Headlights: On or off

Can someone set me straight on headlights? It is my understanding that model railroad locomotives are wired and configured so that the headlights come on to designate which direction the locomotives are going BUT that the prototype doesn’t operate this way.

How does/did the prototype operate their headlights on both steam and diesel? Was the front headlight always on and the rear headlight on only when the locomotive was traveling in reverse?

Thanks for the education…

Tom

Tom, this is paraphrased from Peter Josserand’s Rights of Trains.

A locomotive (or the end loco of a doubleheader or diesel consist) which is moving or about to move is required to have an operating headlight faced in the direction it is going to move, no matter whether the movement is forward or reverse. A standing locomotive awaiting a meet or on secondary track should have all headlights off. If standing on main track, approaching a station, approaching an oncoming train on multiple track, approaching a train order point or interlocking. or passing a yard where yard engines are employed, the headlight should be dimmed. (Back in '65 i ‘flashed’ a Santa Fe train on track parallel to old Route 66 at about 3 AM - the engineer dimmed his headlight for me!)

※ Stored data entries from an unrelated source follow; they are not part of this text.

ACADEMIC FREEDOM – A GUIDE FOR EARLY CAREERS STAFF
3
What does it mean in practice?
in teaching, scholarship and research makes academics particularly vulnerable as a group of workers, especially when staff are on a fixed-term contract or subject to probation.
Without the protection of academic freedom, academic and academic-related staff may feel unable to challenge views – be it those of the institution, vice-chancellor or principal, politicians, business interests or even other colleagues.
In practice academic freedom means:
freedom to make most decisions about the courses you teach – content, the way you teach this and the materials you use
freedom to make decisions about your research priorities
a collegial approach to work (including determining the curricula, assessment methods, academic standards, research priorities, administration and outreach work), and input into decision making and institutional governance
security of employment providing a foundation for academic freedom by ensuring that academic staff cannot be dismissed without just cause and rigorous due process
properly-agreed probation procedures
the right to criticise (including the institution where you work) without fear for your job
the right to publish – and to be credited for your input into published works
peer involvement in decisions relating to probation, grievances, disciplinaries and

Yard engines making frequent reverse moves should have headlights lit in both directions.

Granted that Rights of Trains was a 1959 rewrite of a 1907 original, but the procedures described probably still apply.

Chuck (Modeling Central Japan in September, 1964)

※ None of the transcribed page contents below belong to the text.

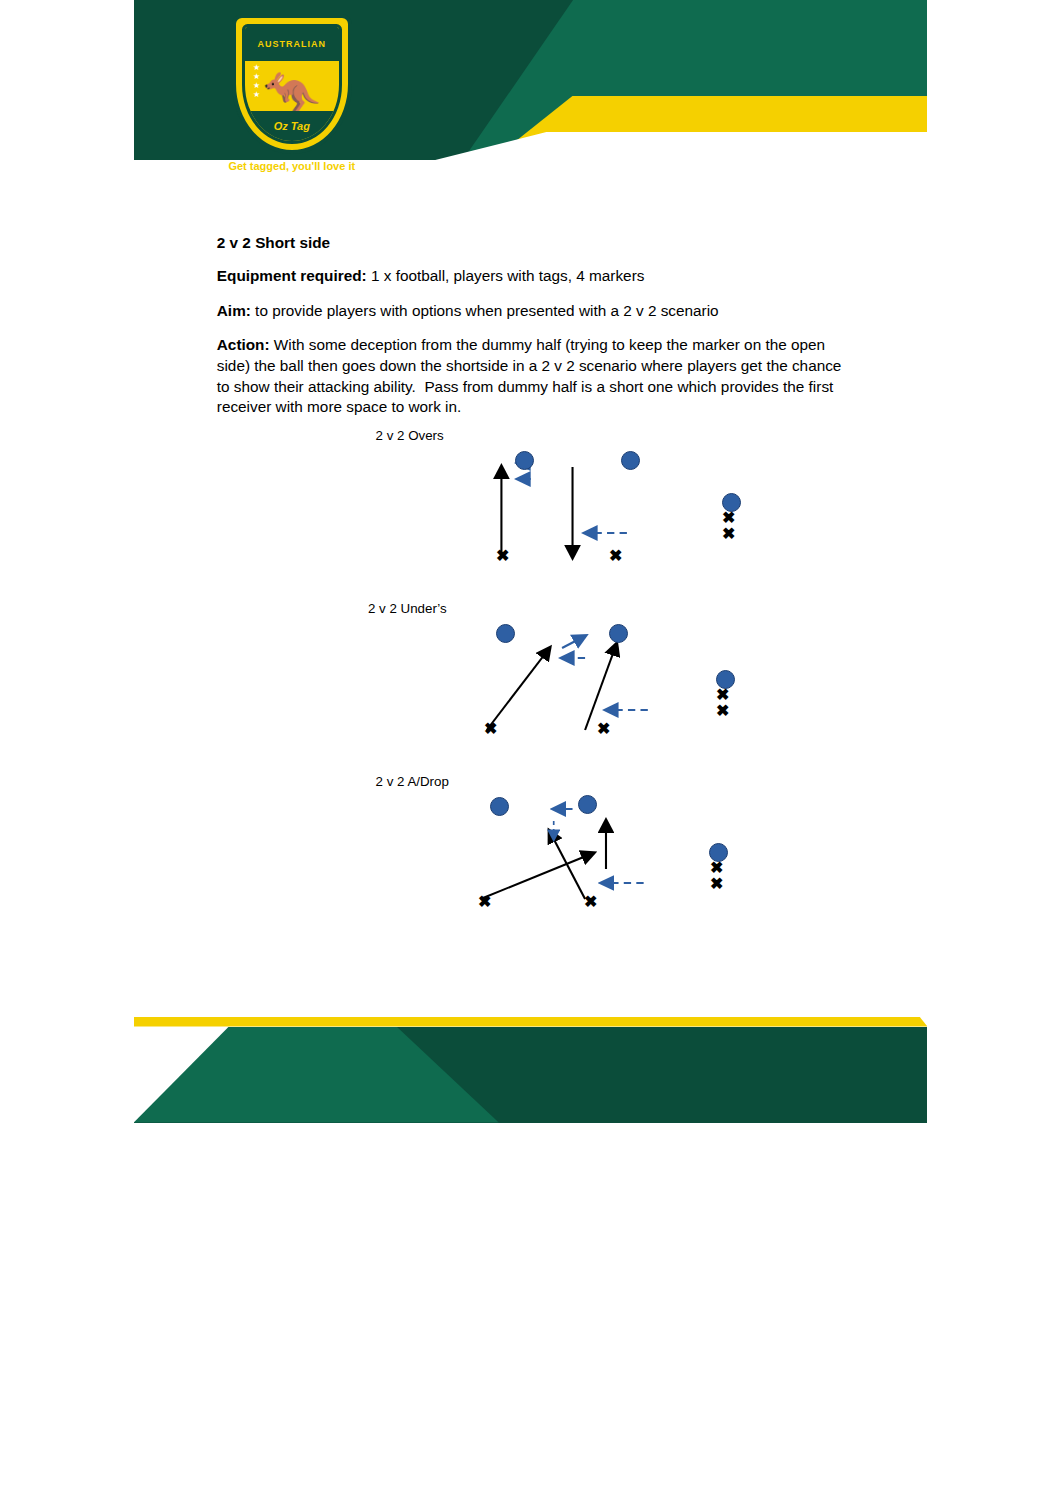AUSTRALIAN
★
★
★
★
🦘
Oz Tag
Get tagged, you'll love it
2 v 2 Short side
Equipment required: 1 x football, players with tags, 4 markers
Aim: to provide players with options when presented with a 2 v 2 scenario
Action: With some deception from the dummy half (trying to keep the marker on the open side) the ball then goes down the shortside in a 2 v 2 scenario where players get the chance to show their attacking ability. Pass from dummy half is a short one which provides the first receiver with more space to work in.
2 v 2 Overs
2 v 2 Under’s
2 v 2 A/Drop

Up until the 1940’s or 1950’s (varied by railroad) headlights were only on at night and were off during the day.

Starting in the 1940’s and 1950’s trains had headlights on by day and night. The rear headlight is only on if the engine is traveling in reverse by itself (and the headlight on the front is still lit unless it is coupled to cars) If the rear of the engine is coupled to cars, its off. Read rule 17 in the rule book for your favorite road.

The headlight may/must be extinguished when the train is stopped in a siding clear of the main track. It can be dimmed in yards, at passenger stations, approaching train order stations, meeting points etc., or on two or more track when passing another train

Hi Tom

As with the above the approching train will turn his lights off a few hundred yards before he passes a train held on a main line siding, to help to prevent night vision of the held train, then turning his lights back on after he shoots by. This totaly caught me by surprise on my first night trip and was for those few moment’s very spookey to me, may or not be in a rule book, may be just a courtisy… Take Care. John

Also, back when trains had cabooses, on some roads it was common for a train coming up behind a stopped preceding train (where flagging was not required) to extinguish the headlight to let the rear-end crew know that he saw them and was going to stop in time. A courtesy to the man standing on the rear platform wondering “is he going to get stopped in time?”

The engineers I work with would turn on the front and rear headlights and would dim the headlight facing the trailing unit and just use the number board lights on the trailing units.

As far as headlight use that comes under Rule 17 and company rules…There may be state laws as well.

Thanks again for the replies, fellas. [:D]

Tom

Quoting from “The Sparkplug and the Rathole”; TRAINS, January 1961, p. 23 (J.P. Lamb Jr. and Bruce R. Meyer): “In the cab of the last unit, the infinite blackness was broken by the rear headlight’s reflection off the bulkhead of the first box car.”

Since the authors were riding on the train that they were writing about, it appears that in the not-too-distant past, rear headlights WERE left on during operation.

(By the way, this story refers to the CNO&TP, a component of the Southern Railway – which was/is known as the “Rathole Division”).

/

It was not particularly unusual to have a rear headlight left on. It might needed when the units were making a back-up move while making a lift or set-off, and an engineer would neglect to turn it off. In daytime a headlight on the dim setting would not be noticeable to the crew in the cab. As far as I know there were no rules stating that it had to be turned off.